> Directions for this task: Retype the material word for word.

____ Supplied material

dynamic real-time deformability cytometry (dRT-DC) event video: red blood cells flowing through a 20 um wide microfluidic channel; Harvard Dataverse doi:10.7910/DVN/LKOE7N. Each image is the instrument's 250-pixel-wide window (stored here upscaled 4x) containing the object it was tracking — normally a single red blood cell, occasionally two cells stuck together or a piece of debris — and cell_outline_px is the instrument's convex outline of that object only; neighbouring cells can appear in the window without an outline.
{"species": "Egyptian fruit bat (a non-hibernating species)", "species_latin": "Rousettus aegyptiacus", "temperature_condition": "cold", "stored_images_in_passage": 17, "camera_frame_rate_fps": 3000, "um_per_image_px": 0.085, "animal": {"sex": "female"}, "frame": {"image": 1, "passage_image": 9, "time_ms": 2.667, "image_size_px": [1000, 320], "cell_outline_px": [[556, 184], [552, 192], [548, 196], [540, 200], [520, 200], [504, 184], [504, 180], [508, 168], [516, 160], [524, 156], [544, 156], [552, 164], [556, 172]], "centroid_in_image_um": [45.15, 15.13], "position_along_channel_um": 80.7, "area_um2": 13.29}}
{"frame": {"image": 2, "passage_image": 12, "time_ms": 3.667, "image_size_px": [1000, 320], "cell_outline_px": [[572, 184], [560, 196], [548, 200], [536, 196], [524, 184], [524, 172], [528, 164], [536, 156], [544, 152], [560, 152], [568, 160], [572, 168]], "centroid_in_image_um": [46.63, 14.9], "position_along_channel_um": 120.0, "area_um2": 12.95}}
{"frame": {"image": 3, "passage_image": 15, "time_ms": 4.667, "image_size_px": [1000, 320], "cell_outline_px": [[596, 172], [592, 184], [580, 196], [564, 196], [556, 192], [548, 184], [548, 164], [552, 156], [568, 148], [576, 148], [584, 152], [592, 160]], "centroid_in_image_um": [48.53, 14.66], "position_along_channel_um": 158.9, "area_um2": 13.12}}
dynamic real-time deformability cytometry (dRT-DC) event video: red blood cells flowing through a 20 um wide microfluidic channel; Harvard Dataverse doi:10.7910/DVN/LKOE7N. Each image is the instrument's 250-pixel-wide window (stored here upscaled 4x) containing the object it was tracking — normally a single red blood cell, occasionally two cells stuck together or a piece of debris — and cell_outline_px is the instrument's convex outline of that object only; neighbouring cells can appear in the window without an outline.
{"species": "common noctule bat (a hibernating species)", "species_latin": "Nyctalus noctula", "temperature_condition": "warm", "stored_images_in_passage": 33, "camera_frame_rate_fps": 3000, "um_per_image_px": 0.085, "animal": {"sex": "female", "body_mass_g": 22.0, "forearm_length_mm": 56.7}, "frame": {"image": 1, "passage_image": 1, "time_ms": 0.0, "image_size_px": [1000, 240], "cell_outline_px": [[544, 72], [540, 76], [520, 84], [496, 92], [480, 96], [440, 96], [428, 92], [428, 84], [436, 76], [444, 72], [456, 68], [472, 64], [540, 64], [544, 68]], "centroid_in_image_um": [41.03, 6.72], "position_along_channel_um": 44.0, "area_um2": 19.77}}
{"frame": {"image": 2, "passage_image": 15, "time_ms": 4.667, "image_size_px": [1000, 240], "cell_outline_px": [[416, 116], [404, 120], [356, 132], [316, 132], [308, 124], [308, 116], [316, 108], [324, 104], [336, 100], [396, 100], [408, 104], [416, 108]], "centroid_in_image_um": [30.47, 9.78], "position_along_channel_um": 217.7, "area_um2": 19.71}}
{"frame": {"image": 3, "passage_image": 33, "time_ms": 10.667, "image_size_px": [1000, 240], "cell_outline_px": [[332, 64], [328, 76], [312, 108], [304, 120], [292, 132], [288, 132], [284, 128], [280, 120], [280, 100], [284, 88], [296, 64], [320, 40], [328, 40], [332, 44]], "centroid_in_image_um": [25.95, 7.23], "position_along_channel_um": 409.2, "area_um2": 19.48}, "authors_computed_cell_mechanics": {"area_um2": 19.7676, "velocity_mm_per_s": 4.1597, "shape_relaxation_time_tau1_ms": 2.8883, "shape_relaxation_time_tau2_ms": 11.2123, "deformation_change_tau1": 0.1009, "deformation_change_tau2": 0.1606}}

________

> Finished task:
dynamic real-time deformability cytometry (dRT-DC) event video: red blood cells flowing through a 20 um wide microfluidic channel; Harvard Dataverse doi:10.7910/DVN/LKOE7N. Each image is the instrument's 250-pixel-wide window (stored here upscaled 4x) containing the object it was tracking — normally a single red blood cell, occasionally two cells stuck together or a piece of debris — and cell_outline_px is the instrument's convex outline of that object only; neighbouring cells can appear in the window without an outline.
{"species": "Egyptian fruit bat (a non-hibernating species)", "species_latin": "Rousettus aegyptiacus", "temperature_condition": "cold", "stored_images_in_passage": 17, "camera_frame_rate_fps": 3000, "um_per_image_px": 0.085, "animal": {"sex": "female"}, "frame": {"image": 1, "passage_image": 9, "time_ms": 2.667, "image_size_px": [1000, 320], "cell_outline_px": [[556, 184], [552, 192], [548, 196], [540, 200], [520, 200], [504, 184], [504, 180], [508, 168], [516, 160], [524, 156], [544, 156], [552, 164], [556, 172]], "centroid_in_image_um": [45.15, 15.13], "position_along_channel_um": 80.7, "area_um2": 13.29}}
{"frame": {"image": 2, "passage_image": 12, "time_ms": 3.667, "image_size_px": [1000, 320], "cell_outline_px": [[572, 184], [560, 196], [548, 200], [536, 196], [524, 184], [524, 172], [528, 164], [536, 156], [544, 152], [560, 152], [568, 160], [572, 168]], "centroid_in_image_um": [46.63, 14.9], "position_along_channel_um": 120.0, "area_um2": 12.95}}
{"frame": {"image": 3, "passage_image": 15, "time_ms": 4.667, "image_size_px": [1000, 320], "cell_outline_px": [[596, 172], [592, 184], [580, 196], [564, 196], [556, 192], [548, 184], [548, 164], [552, 156], [568, 148], [576, 148], [584, 152], [592, 160]], "centroid_in_image_um": [48.53, 14.66], "position_along_channel_um": 158.9, "area_um2": 13.12}}
dynamic real-time deformability cytometry (dRT-DC) event video: red blood cells flowing through a 20 um wide microfluidic channel; Harvard Dataverse doi:10.7910/DVN/LKOE7N. Each image is the instrument's 250-pixel-wide window (stored here upscaled 4x) containing the object it was tracking — normally a single red blood cell, occasionally two cells stuck together or a piece of debris — and cell_outline_px is the instrument's convex outline of that object only; neighbouring cells can appear in the window without an outline.
{"species": "common noctule bat (a hibernating species)", "species_latin": "Nyctalus noctula", "temperature_condition": "warm", "stored_images_in_passage": 33, "camera_frame_rate_fps": 3000, "um_per_image_px": 0.085, "animal": {"sex": "female", "body_mass_g": 22.0, "forearm_length_mm": 56.7}, "frame": {"image": 1, "passage_image": 1, "time_ms": 0.0, "image_size_px": [1000, 240], "cell_outline_px": [[544, 72], [540, 76], [520, 84], [496, 92], [480, 96], [440, 96], [428, 92], [428, 84], [436, 76], [444, 72], [456, 68], [472, 64], [540, 64], [544, 68]], "centroid_in_image_um": [41.03, 6.72], "position_along_channel_um": 44.0, "area_um2": 19.77}}
{"frame": {"image": 2, "passage_image": 15, "time_ms": 4.667, "image_size_px": [1000, 240], "cell_outline_px": [[416, 116], [404, 120], [356, 132], [316, 132], [308, 124], [308, 116], [316, 108], [324, 104], [336, 100], [396, 100], [408, 104], [416, 108]], "centroid_in_image_um": [30.47, 9.78], "position_along_channel_um": 217.7, "area_um2": 19.71}}
{"frame": {"image": 3, "passage_image": 33, "time_ms": 10.667, "image_size_px": [1000, 240], "cell_outline_px": [[332, 64], [328, 76], [312, 108], [304, 120], [292, 132], [288, 132], [284, 128], [280, 120], [280, 100], [284, 88], [296, 64], [320, 40], [328, 40], [332, 44]], "centroid_in_image_um": [25.95, 7.23], "position_along_channel_um": 409.2, "area_um2": 19.48}, "authors_computed_cell_mechanics": {"area_um2": 19.7676, "velocity_mm_per_s": 4.1597, "shape_relaxation_time_tau1_ms": 2.8883, "shape_relaxation_time_tau2_ms": 11.2123, "deformation_change_tau1": 0.1009, "deformation_change_tau2": 0.1606}}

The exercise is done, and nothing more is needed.